The paper "The Case for Developing a Foundation Model for Planning-like Tasks from Scratch" by Biplav Srivastava and Vishal Pallagani presents an intriguing discussion on the need to develop a specialized Foundation Model (FM) to address Planning-like (PL) tasks. The authors argue that existing Foundation Models, primarily pre-trained for NLP tasks, are inadequate for capturing the nuanced requirements of planning tasks that involve generating specific action sequences with varied execution guarantees. The paper outlines a framework for designing and training a bespoke FM specifically tailored to meet the intricate demands of PL tasks, leveraging insights from Automated Planning and Scheduling (APS).

Key Contributions

  1. Clarification of Planning-like Tasks: The paper introduces the concept of PL tasks, encompassing business processes, dialogues, guidelines, instructions, design drawings, programs, and workflows. Each of these tasks involves generating sequences of actions or decisions to achieve specific goals. While existing FMs are being explored for these tasks, their efficacy remains limited due to the lack of proper formalism akin to that available in APS.
  2. Identifying the Gap: Current FMs are predicated on general pre-training tasks and datasets, making them ill-equipped to handle intricacies crucial to PL tasks, such as action sequence generation, execution semantics, and task-specific complexities. The paper highlights the limited success of fine-tuning off-the-shelf models for domain-specific applications and suggests that starting from scratch could result in models better aligned with PL objectives.
  3. Proposed Training Methodology: A comprehensive training procedure is proposed that involves developing a specialized tokenizer, model architecture, and novel pre-training tasks aimed at capturing PL tasks' complex requirements. The paper also suggests leveraging domain-specific datasets and proposed evaluation metrics tailored to assess the FM's performance on PL tasks.
  4. Novel Pre-training Tasks: Drawing attention to limitations in current FMs, the paper suggests unique pre-training tasks such as Next Action Prediction, Execution Simulation, and Action and Effect Modeling. These tasks aim to impart an understanding of temporal planning, execution semantics, and action consequences, thereby enhancing the model's decision-making prowess.
  5. Implications and Practical Considerations: Beyond theoretical implications, the paper discusses practical considerations in developing such an FM, including strategies for pruning, quantization, and knowledge distillation to develop compact and efficient models that can be deployed in resource-constrained environments.

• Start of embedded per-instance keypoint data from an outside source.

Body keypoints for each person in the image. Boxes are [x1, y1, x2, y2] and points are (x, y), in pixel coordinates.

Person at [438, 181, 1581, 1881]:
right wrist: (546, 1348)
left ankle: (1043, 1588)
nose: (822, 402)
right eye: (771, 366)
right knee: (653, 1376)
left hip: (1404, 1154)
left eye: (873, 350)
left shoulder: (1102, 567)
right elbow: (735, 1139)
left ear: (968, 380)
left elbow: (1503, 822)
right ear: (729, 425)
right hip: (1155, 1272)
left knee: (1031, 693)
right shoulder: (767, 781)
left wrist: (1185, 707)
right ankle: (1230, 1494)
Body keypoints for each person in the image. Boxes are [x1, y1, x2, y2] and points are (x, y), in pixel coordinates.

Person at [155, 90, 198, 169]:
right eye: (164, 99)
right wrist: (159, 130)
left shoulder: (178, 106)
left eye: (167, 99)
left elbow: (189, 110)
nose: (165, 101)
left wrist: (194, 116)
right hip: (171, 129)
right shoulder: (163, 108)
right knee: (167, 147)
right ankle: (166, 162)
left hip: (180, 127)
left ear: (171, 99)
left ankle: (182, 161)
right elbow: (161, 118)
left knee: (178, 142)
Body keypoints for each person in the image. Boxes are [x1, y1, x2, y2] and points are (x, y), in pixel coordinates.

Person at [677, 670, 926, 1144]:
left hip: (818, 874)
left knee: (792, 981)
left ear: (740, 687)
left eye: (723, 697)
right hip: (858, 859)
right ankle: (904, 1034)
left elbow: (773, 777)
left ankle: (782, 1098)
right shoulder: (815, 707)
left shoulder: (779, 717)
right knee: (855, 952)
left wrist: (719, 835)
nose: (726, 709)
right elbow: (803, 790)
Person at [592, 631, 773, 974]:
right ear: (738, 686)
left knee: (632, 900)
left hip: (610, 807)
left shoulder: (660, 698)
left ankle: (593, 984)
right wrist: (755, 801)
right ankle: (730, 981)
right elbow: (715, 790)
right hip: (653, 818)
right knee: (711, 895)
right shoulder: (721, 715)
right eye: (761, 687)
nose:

Implications for Future Research

The pursuit of a Foundation Model customized for PL tasks could significantly impact both theoretical approaches to AI planning and practical implementations across domains such as business process management, software engineering, and complex task orchestration. By incorporating multi-modal learning and domain-specific pre-training paradigms, future research could explore cross-domain applicability and the challenges related to grounding, alignment, and instructability, which are crucial for effective real-world deployment.

Conclusion

The paper presents a persuasive argument for the necessity of developing a Foundation Model specifically designed for Planning-like tasks. It addresses the inadequacies of existing models for this purpose and offers a detailed roadmap for creating more specialized, effective, and efficient systems tailored to the diverse needs of PL tasks. This work establishes the foundational considerations essential for advancing AI's capability in generating, executing, and validating plans across a broad spectrum of applications.